Nov. 14, 1948: Prince Charles, now Prince of Wales, heir-apparent to the throne, is born.

Aug. 15, 1950: Elizabeth’s second child and only daughter, Anne, the Princess Royal, is born.

Feb. 6, 1952: Elizabeth becomes queen upon the death of her father George VI.

June 2, 1953: Crowned in a grand coronation ceremony at Westminster Abbey. She sets out on a tour of the Commonwealth, visiting places including Bermuda, Fiji, Tonga, Australia, and Gibraltar.

Feb. 19, 1960: Elizabeth’s third child, Prince Andrew, is born.

March 10, 1964: Elizabeth’s fourth child, Prince Edward, is born.

May 1965: Elizabeth makes a historic visit to West Germany, the first German visit by a British monarch in 52 years.

1977: Elizabeth celebrates her Silver Jubilee, which marks 25 years on the throne.

1992: Elizabeth has what she describes as an “annus horribilis,” or a “horrible year.” The year sees marriages for three of her four children end. Also that year, a fire damages Windsor Castle. Public outcry over the cost of repairs amid a recession prompts the queen to volunteer to pay income taxes.

Aug. 31, 1997: Princess Diana dies in a car crash in Paris. Under public pressure to demonstrate her grief, Elizabeth makes an unprecedented television broadcast in tribute to Diana’s memory.

2002: Elizabeth marks 50 years of reign with her Golden Jubilee. The year also sees the deaths of Elizabeth’s mother and her sister, Margaret.

Dec. 20, 2007: Elizabeth becomes the longest-living British monarch, overtaking Victoria.

May 2011: Elizabeth makes a historic visit to Ireland — the first visit by a British monarch since Irish independence.

2012: Elizabeth marks 60 years of her reign with a Diamond Jubilee.

Sept. 9, 2015: Elizabeth surpasses Queen Victoria and becomes the longest-serving monarch in British history.

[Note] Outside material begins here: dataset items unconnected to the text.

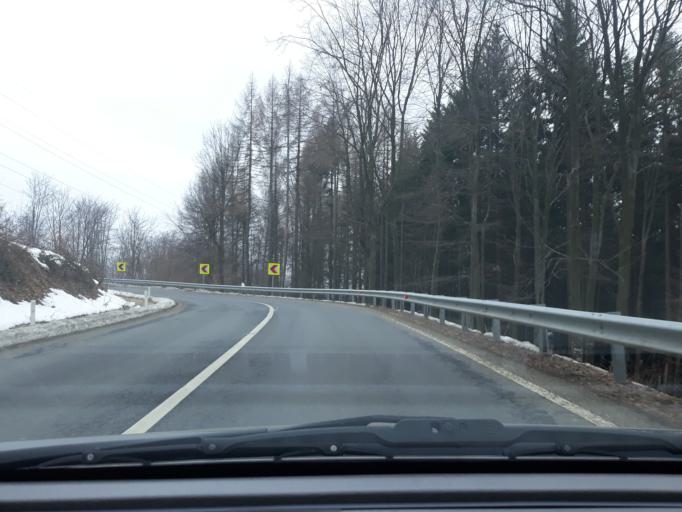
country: RO
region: Bihor
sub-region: Oras Alesd
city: Padurea Neagra
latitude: 47.1198
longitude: 22.4272
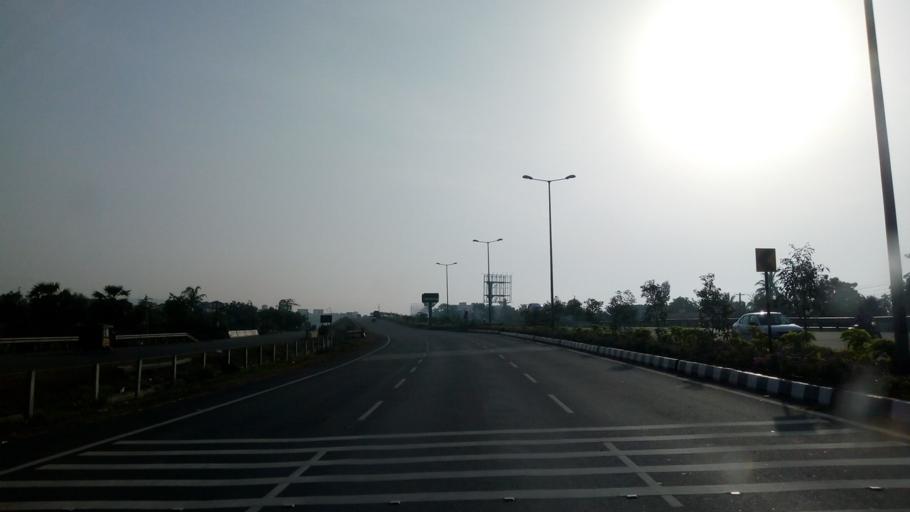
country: IN
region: Andhra Pradesh
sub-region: Guntur
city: Mangalagiri
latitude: 16.3924
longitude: 80.5415
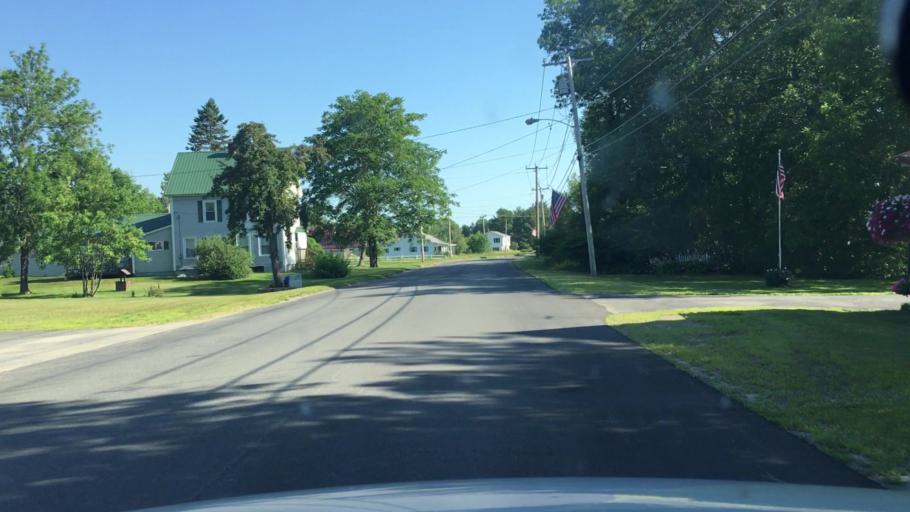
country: US
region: Maine
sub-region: Penobscot County
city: Howland
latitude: 45.2353
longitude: -68.6491
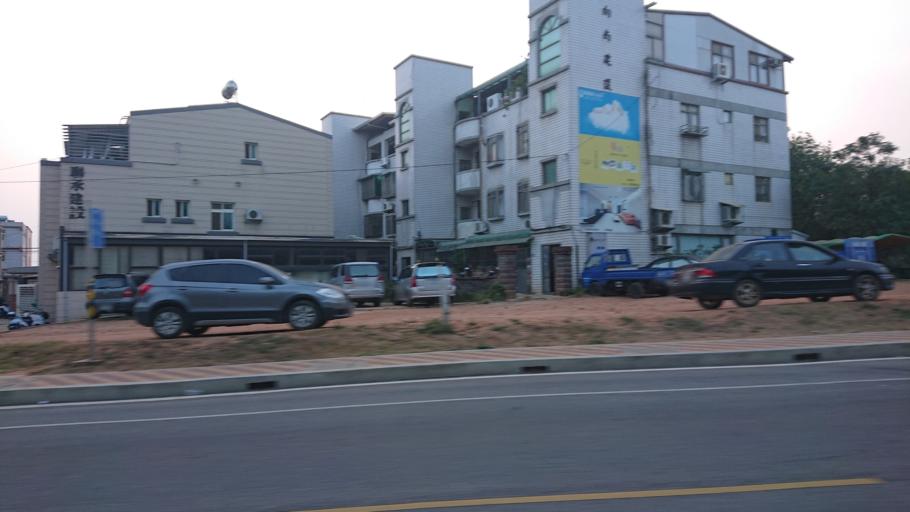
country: TW
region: Fukien
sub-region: Kinmen
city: Jincheng
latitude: 24.4423
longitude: 118.3203
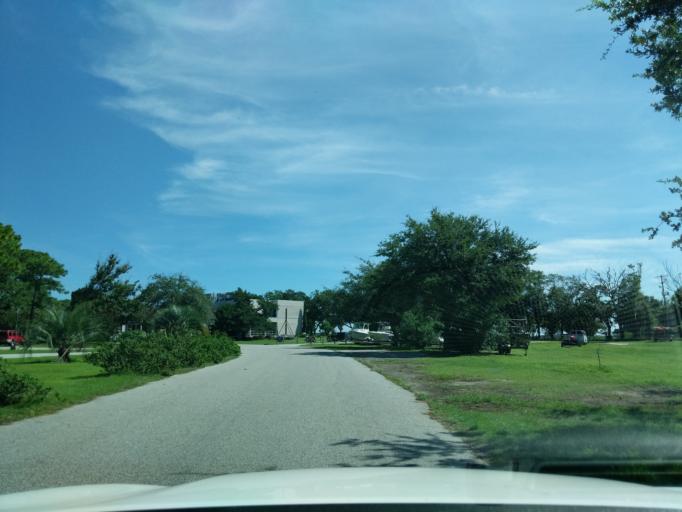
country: US
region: South Carolina
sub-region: Charleston County
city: Charleston
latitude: 32.7508
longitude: -79.8989
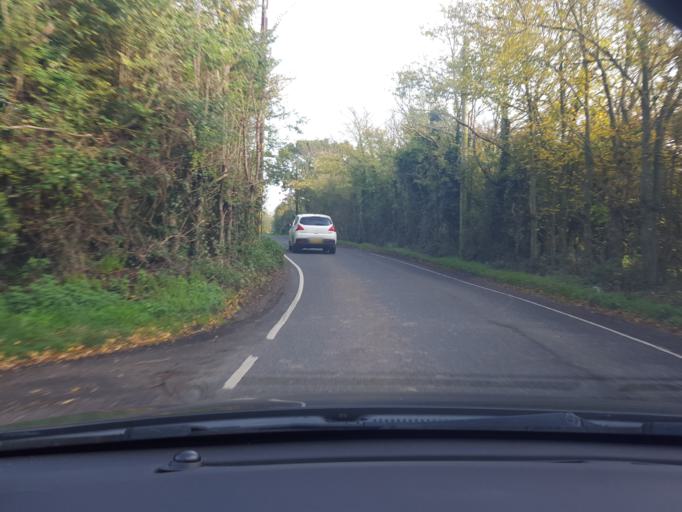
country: GB
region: England
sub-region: Essex
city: Frinton-on-Sea
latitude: 51.8576
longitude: 1.2031
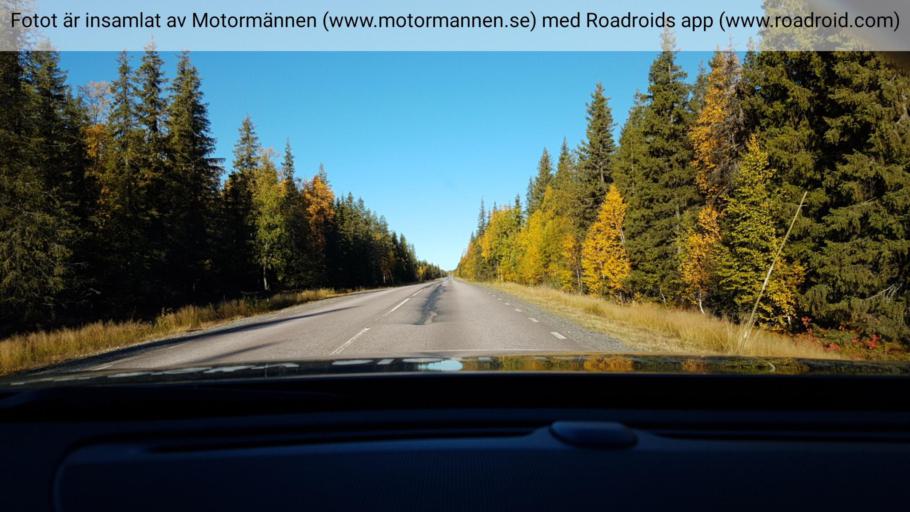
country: SE
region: Vaesterbotten
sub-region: Skelleftea Kommun
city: Storvik
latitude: 65.3538
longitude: 20.4786
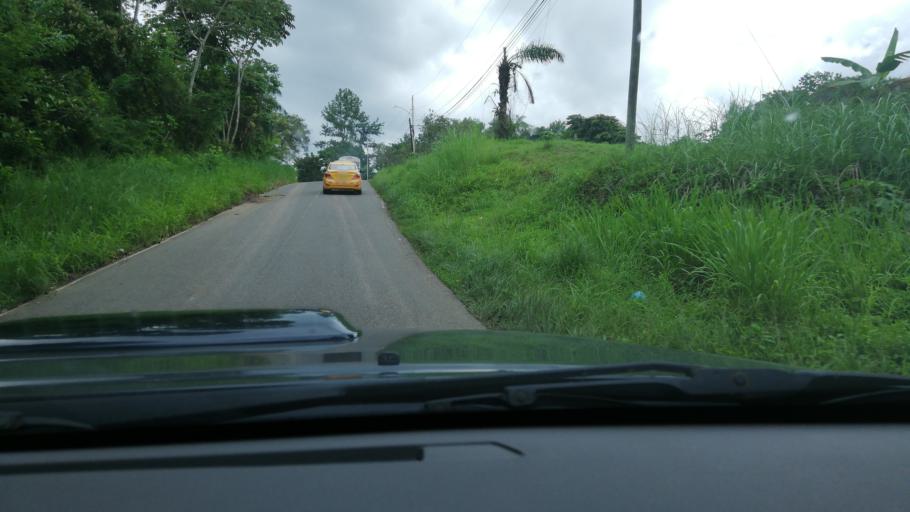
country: PA
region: Panama
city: San Miguelito
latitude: 9.0936
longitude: -79.4504
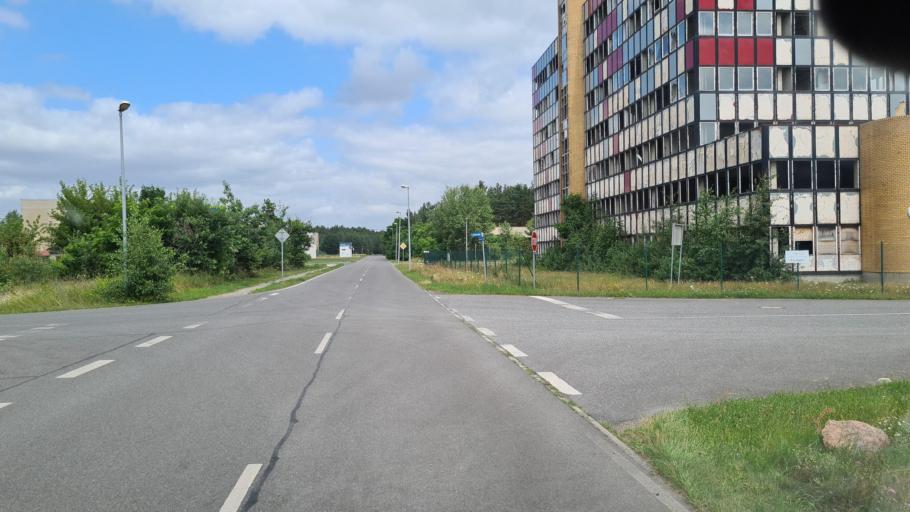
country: DE
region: Brandenburg
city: Grossraschen
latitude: 51.5926
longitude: 14.0197
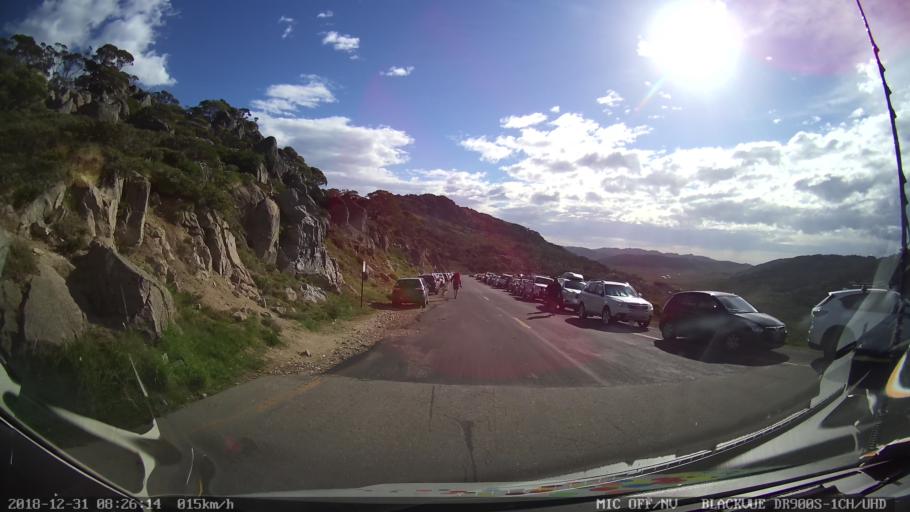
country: AU
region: New South Wales
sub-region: Snowy River
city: Jindabyne
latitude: -36.4315
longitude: 148.3293
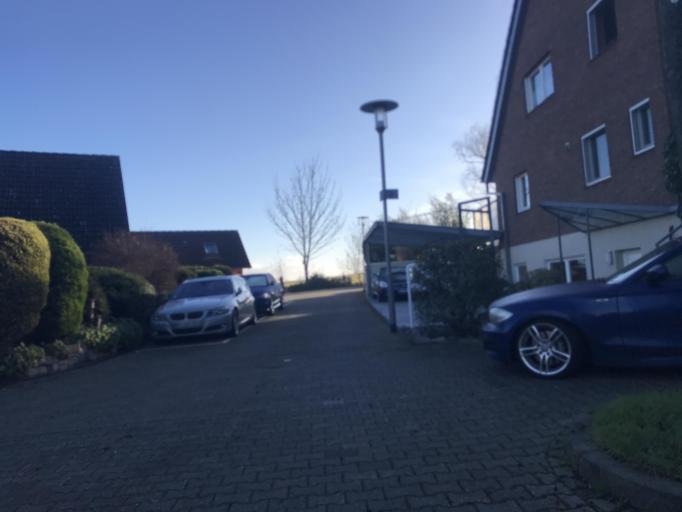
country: DE
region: Rheinland-Pfalz
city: Mainz
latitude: 49.9677
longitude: 8.2892
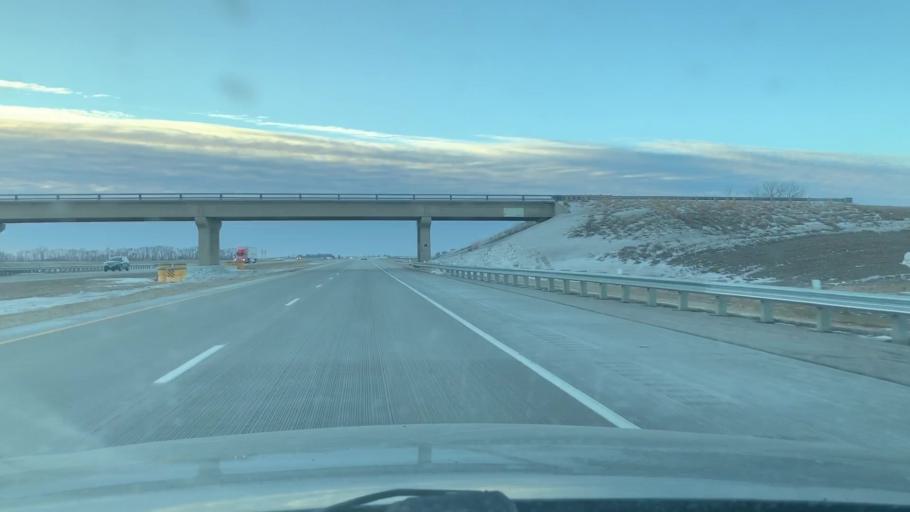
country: US
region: North Dakota
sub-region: Cass County
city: Casselton
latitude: 46.8758
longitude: -97.4921
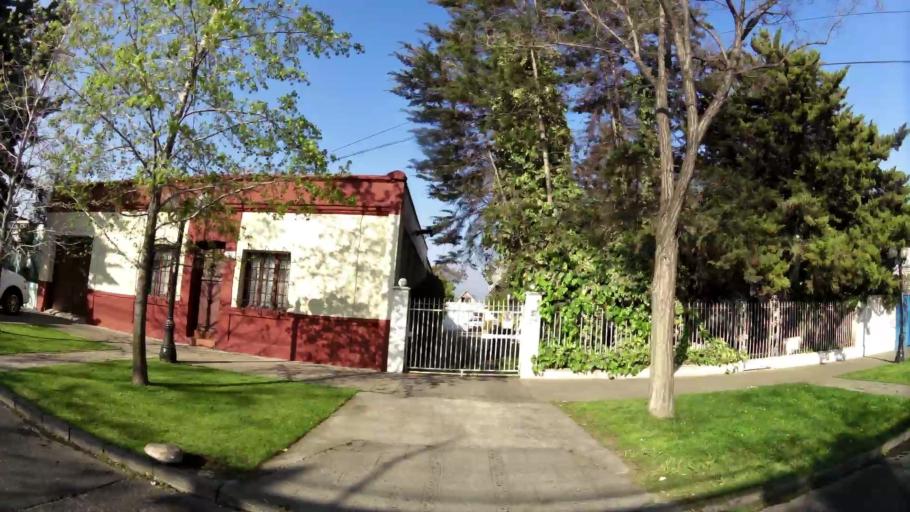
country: CL
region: Santiago Metropolitan
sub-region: Provincia de Santiago
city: Villa Presidente Frei, Nunoa, Santiago, Chile
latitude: -33.4417
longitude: -70.5977
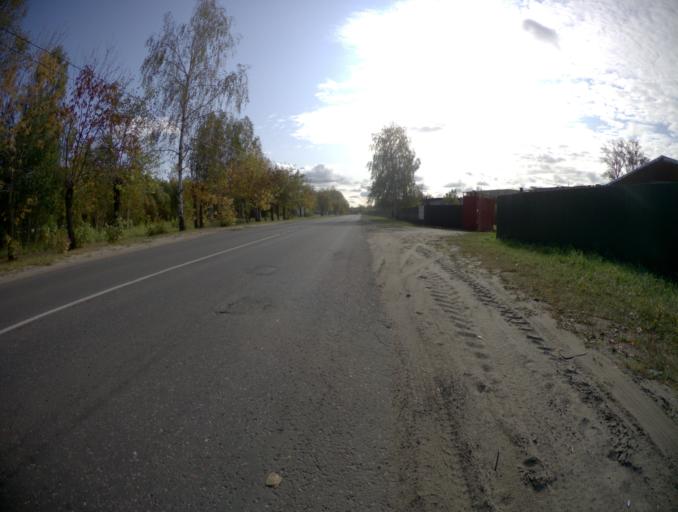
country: RU
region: Moskovskaya
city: Roshal'
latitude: 55.6615
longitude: 39.8732
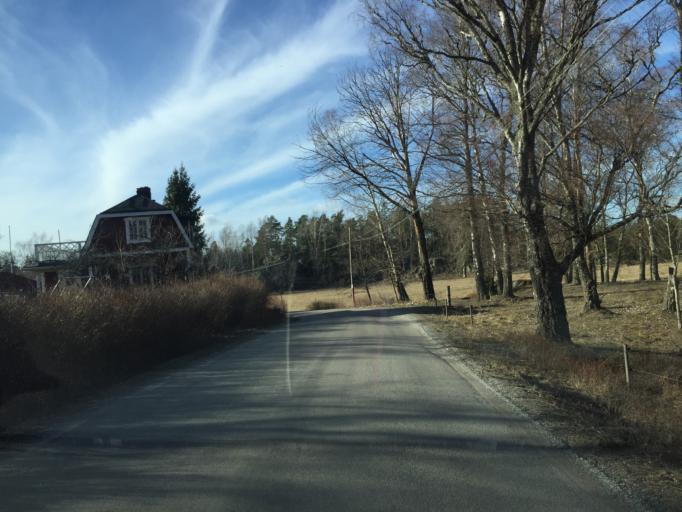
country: SE
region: Stockholm
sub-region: Nynashamns Kommun
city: Osmo
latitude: 59.0450
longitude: 17.8259
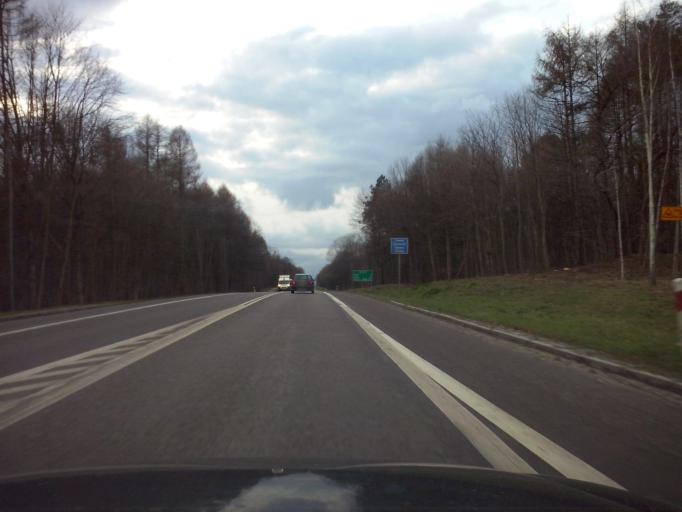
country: PL
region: Lublin Voivodeship
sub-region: Chelm
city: Chelm
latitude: 51.1501
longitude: 23.4254
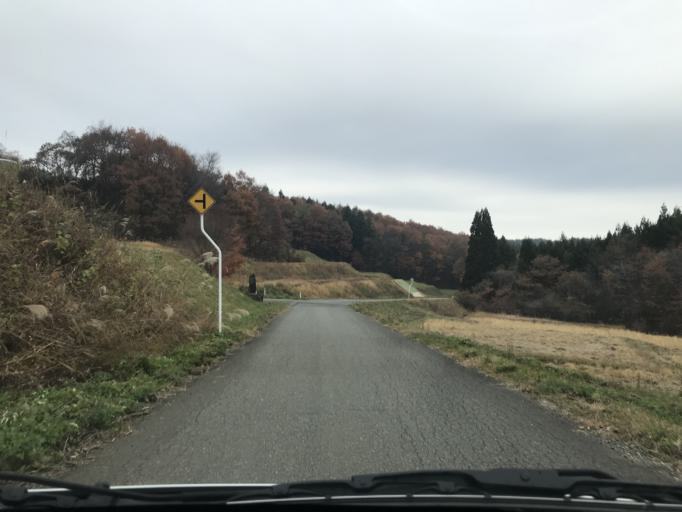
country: JP
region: Iwate
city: Ichinoseki
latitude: 39.0023
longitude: 141.0275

June 11, 2016: Britain celebrates Elizabeth’s official 90th birthday with three days of national festivities.

Feb. 6, 2017: Elizabeth becomes the first British monarch to celebrate a Sapphire Jubilee, marking 65 years on the throne.

March 2020: Elizabeth and Philip move from Buckingham Palace in London to Windsor Castle at the start of the coronavirus pandemic.

April 9, 2021: Prince Philip, Elizabeth’s husband of 73 years, dies at age 99.

Oct. 20, 2021: Elizabeth spends a night in a London hospital undergoing health tests. She cancels major engagements in subsequent months, on doctors’ orders to only undertake light duties.

Feb. 6, 2022: Elizabeth becomes first British monarch to reach a Platinum Jubilee, marking 70 years as sovereign.

June 2022: Elizabeth makes limited public appearances during a four-day holiday weekend celebrating her Platinum Jubilee.